Literally, from the film’s opening moments—as a cat crawls across the top of an iron lung and sunlight streams through an open window—you know you are in good hands.

Because right away you get a sense of loneliness and isolation and right away, you hear the voice of our hero Mark O’Brien (John Hawkes), a real man, whose poetry and writings provide some of the content of the film. It’s a great voice, especially in Hawkes’ marvelously capable hands, reminiscent of David Sedaris—droll, funny, a little pissed off, ironically aware of his horrible fate in life, but still alive to life’s possibilities.
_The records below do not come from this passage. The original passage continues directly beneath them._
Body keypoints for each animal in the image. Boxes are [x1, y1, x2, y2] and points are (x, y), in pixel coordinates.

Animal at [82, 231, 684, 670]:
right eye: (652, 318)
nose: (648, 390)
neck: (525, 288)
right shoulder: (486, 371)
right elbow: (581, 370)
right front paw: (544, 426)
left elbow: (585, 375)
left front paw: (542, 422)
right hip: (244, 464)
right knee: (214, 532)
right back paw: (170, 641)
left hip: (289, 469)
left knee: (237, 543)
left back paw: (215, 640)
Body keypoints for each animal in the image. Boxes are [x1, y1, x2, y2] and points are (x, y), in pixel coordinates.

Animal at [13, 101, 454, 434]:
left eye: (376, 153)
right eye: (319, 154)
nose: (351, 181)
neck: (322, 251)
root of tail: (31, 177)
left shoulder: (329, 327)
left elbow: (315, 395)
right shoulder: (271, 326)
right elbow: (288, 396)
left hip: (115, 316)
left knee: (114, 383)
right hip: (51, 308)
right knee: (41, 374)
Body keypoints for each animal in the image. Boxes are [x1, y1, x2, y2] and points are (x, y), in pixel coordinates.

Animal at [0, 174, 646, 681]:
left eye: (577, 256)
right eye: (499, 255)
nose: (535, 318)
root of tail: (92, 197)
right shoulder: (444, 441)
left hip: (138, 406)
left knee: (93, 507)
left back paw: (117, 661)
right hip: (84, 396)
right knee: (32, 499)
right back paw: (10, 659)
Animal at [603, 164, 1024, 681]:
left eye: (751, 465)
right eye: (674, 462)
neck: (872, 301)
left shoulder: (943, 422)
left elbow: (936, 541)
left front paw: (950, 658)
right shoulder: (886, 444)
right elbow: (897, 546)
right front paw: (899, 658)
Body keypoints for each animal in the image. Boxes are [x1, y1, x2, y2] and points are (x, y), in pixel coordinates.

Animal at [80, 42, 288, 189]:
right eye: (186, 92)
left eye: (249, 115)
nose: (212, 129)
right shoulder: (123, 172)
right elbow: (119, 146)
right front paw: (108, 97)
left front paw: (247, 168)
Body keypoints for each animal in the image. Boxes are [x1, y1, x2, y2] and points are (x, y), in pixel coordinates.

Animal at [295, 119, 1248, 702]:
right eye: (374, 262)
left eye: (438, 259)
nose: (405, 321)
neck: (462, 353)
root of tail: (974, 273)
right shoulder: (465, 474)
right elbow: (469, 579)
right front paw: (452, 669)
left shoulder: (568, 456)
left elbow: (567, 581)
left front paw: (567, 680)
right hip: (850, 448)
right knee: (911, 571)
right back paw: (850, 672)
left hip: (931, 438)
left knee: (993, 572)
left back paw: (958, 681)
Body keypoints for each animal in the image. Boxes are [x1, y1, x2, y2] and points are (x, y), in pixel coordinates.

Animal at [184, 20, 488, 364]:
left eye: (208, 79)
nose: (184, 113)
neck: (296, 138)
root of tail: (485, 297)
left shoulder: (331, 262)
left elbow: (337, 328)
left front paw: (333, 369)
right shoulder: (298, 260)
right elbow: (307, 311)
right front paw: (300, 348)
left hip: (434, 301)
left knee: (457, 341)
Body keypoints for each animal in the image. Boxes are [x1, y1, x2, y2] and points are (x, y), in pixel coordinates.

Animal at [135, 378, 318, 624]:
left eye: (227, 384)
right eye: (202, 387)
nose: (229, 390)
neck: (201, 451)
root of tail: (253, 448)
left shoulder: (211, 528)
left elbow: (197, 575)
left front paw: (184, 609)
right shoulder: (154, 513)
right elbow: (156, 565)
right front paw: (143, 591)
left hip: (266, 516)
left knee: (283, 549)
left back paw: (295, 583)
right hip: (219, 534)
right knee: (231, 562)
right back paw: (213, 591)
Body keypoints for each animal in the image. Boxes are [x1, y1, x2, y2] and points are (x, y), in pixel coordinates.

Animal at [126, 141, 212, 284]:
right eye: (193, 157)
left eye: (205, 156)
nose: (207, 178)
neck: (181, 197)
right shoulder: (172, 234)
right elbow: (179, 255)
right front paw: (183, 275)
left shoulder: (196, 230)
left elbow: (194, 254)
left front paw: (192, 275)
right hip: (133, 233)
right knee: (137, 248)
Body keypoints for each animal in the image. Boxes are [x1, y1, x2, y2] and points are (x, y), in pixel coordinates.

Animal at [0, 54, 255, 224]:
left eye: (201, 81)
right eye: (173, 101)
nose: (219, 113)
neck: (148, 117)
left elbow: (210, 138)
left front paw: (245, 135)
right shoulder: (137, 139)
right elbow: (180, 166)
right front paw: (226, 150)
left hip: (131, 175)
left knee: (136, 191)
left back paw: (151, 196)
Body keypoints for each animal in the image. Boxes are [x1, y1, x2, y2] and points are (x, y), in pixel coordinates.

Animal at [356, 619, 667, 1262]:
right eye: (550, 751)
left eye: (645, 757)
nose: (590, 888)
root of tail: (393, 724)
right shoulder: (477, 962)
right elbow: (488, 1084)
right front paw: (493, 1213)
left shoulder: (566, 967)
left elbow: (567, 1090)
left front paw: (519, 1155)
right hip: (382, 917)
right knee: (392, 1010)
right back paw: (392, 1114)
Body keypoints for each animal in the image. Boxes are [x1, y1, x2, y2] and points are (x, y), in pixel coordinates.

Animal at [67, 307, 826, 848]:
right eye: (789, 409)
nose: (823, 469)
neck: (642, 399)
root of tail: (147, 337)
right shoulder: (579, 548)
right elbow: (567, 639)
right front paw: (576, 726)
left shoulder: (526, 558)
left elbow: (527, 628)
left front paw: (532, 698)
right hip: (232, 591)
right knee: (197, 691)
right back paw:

The whole film has a remarkable degree of intimacy: We see the world through Mark’s perspective, we’re attuned to his hopes and fears, but mostly to his perceptive, poetical heart.

One of the great conceits of the film is that Mark shares his thoughts with a good-natured, hippieish priest, played drolly by William Macy. Macy’s Father Brendan is quite liberal, as far as Catholic priests go, and not only does he encourage his parishioner’s pursuit of physical intimacy, he’s even a bit jealous of it. (The film makes a strong case that sexual intimacy is an integral part of the human experience—Father Brendan, of course, is on the outside looking in.)

The scenes between Helen Hunt, as the sexual surrogate, and Mark are wonderful. I know it’s a cliché to describe a performance as brave—but Hunt really earns that accolade. She spends much of the film naked, as she initiates Mark into the pleasures of the human flesh—and she’s completely convincing as this strange practitioner, part psychologist, part courtesan.

If there’s one thing I didn’t quite buy in the film, it’s the transition from client/practitioner to something deeper between Mark and Hunt’s Cheryl. Of course, it’s not surprising that Mark would fall for this calm, encouraging woman who has sex with him—transference, Cheryl notes, is almost inevitable. But why does Cheryl form such an attachment to him? Mark is almost frozen with fear at first, but eventually allows Cheryl to see his wise, witty, and giving self. He even writes her a beautiful poem. (He has a romantic’s heart, trapped in an uncooperative body). But Hunt comes across as so believably professional, the film didn’t quite make a solid case for her loss of objectivity.

Still, there’s so much to love here. The Sessions is a film that is funny and frank about sex and disability and the different kinds of intimacy. And more than that, it introduced me to a great character, a man who refused to be defined by his limitations, one who I’m really glad I got to know.